Based on Magnus Strengert’s discussion in his GTC video on Nsight Compute, I thought it was the case that each global load instruction from a warp generates a single request into the L1/Tex unit, and that the minimum number of sectors/req would be 4, since the Load memory access granularity is 128byte cache line and sectors are 32bytes.
However in Nsight Compute memory workload analysis, Memory Tables, I frequently see this type of info (see attached image)
which shows Sectors/Req = 1.52. Under what conditions/circumstances can the Sectors/Req < 4, and what is the explanation for how/when this could occur?
Thank you!
If all threads are predicated off then sectors/request = 0.
If 1 thread is active and predicated on then sectors/request = 1.
If 32 threads are active and predicated on and each thread accesses a unique 128 byte cache line then the sectors/request = 32.
The L1 and L2 cache line size is 128 bytes compromised of 4 x 32B sectors. This does not have an impact on the sectors/request. The L1 tag stage can resolve 4 sets x 4 sectors per cycle.
Thanks Greg! To check my understanding, let me throw out a few more cases and see if they are correct:
Assume
case 1: 8 threads out of 32 (in warp) are predicated on/active (are these equivalent/identical?)
then
case 1a: all 8 active threads request addresses within a 32byte sector (within a single cache line) = 1 sector/req
case 1b: all 8 active threads request addresses within 4x 32byte sectors (within a single cache line) = 4 sector/req
case 2: 32 threads active, all threads request same address = 1 sector/req?
Additional clarifications:
a. For a given single warp, the value of sectors/req will always be integer between 0 and 32?
b. So, to end up with fractional sectors/req (as seen in NCU), requires averaging over multiple warps?
E.g. only 2 warps, with warp 1 has 1 sec/req, warp 2 has 2 sec/req, then we see 1.5 sec/req in NCU?
c. Per your comment “The L1 tag stage can resolve 4 sets x 4 sectors per cycle” - is this because of the 4 SP / SM, one set per SP? (BTW to be clear… what is a ‘set’ here?)
Yes, you have a correct understanding. There may be edge cases and slight differences per architecture based upon (a) maximum threads supported by LSU per wavefront (tag stage) and (b) vector data types.
A thread is active if the thread is marked active in the active mask. A thread may be marked exited if it executes EXIT (or was not launched) and it may be marked inactive on a divergent branch.
A thread’s predicated on/off status is per instruction and is defined by the instruction predicate guard. Some instructions support a second predicated. Older architecture (e.g. Kepler) support condition codes that can also result in disablement for the instruction.

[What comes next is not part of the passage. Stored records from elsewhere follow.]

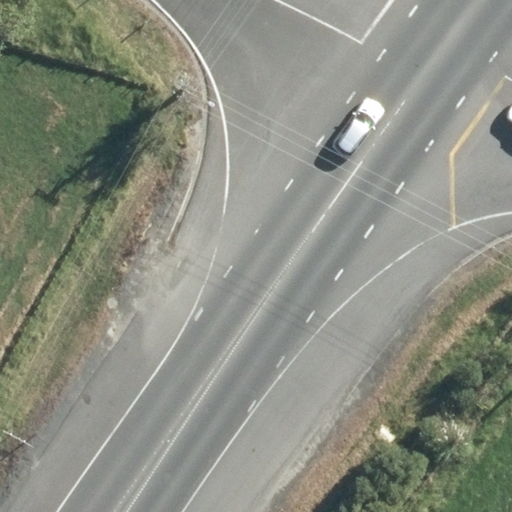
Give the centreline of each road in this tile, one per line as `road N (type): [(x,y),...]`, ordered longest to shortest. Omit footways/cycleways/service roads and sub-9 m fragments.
road 1 (primary): [(445,46),(100,511)]
road 2 (unclassified): [(445,46),(318,0)]
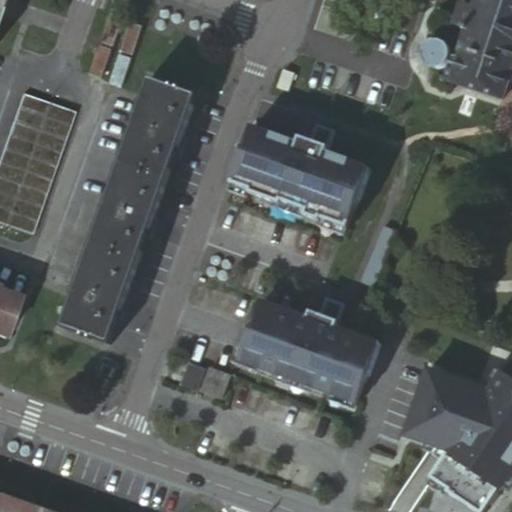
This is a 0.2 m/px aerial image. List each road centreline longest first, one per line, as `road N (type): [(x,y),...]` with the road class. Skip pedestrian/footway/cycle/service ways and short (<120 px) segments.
road 1 (residential): [(284,30),(254,69),(115,450)]
road 2 (unclassified): [(115,450),(252,497)]
road 3 (unclassified): [(0,407),(115,450)]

At least 1 thread has to be active in a warp for an instruction to be scheduled. If all active threads are predicated off then the instruction has no side effect on the register file or memory; however, the instruction may still have to fully go through the pipeline so that the instruction can resolve dependencies in the correct order.
Additional clarifications:
a. For a given single warp, the value of sectors/req will always be integer between 0 and 32?

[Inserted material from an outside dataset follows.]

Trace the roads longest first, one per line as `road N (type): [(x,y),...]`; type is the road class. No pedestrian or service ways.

For LSU instructions the range should be 0-32.
b. So, to end up with fractional sectors/req (as seen in NCU), requires averaging over multiple warps?
Fractional sectors/req require average over multiple warp requests (instructions). The instructions can be issued from the same warp or different warps.
E.g. only 2 warps, with warp 1 has 1 sec/req, warp 2 has 2 sec/req, then we see 1.5 sec/req in NCU?
Correct.
c. Per your comment “The L1 tag stage can resolve 4 sets x 4 sectors per cycle” - is this because of the 4 SP / SM, one set per SP? (BTW to be clear… what is a ‘set’ here?)
No. A cache set refers to a group of cache lines within a cache where a specific memory address can potentially be stored. The ability to resolve 4 sets allows for improved handling of warps with address divergence.